## Data for review:
-- -- --

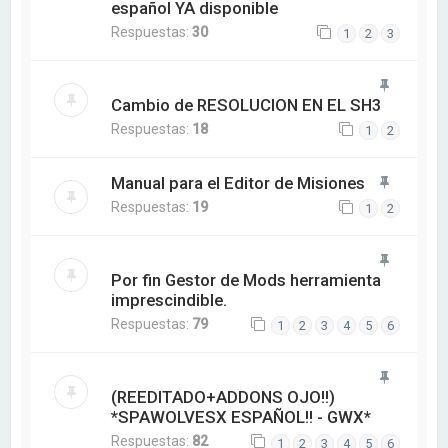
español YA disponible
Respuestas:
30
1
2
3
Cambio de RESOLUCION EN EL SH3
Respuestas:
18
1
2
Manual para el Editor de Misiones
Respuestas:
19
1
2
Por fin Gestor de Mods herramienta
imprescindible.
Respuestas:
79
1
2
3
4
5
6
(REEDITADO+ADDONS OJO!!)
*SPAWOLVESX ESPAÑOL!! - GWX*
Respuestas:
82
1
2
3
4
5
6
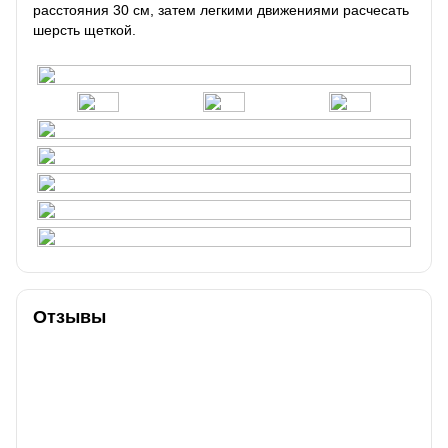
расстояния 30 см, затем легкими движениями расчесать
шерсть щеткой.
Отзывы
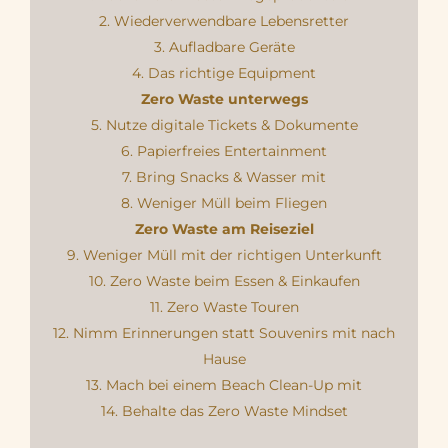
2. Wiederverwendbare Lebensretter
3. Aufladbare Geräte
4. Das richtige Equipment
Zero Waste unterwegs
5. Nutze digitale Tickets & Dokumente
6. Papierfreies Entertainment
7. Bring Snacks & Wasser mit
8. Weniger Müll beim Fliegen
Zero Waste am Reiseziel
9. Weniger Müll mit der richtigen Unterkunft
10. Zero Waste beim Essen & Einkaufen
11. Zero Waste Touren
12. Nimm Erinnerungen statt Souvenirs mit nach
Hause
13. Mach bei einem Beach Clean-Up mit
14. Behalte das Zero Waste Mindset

-- -- --

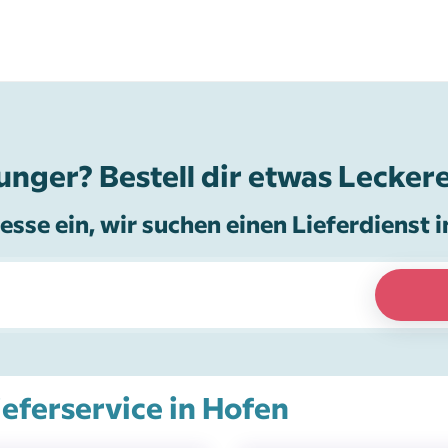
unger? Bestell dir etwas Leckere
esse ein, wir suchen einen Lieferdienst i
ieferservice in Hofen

-- -- --

## Instructions to follow:
In the records above, how many lines hold the string "beim"? Reply with only the number.

## Expected output:
2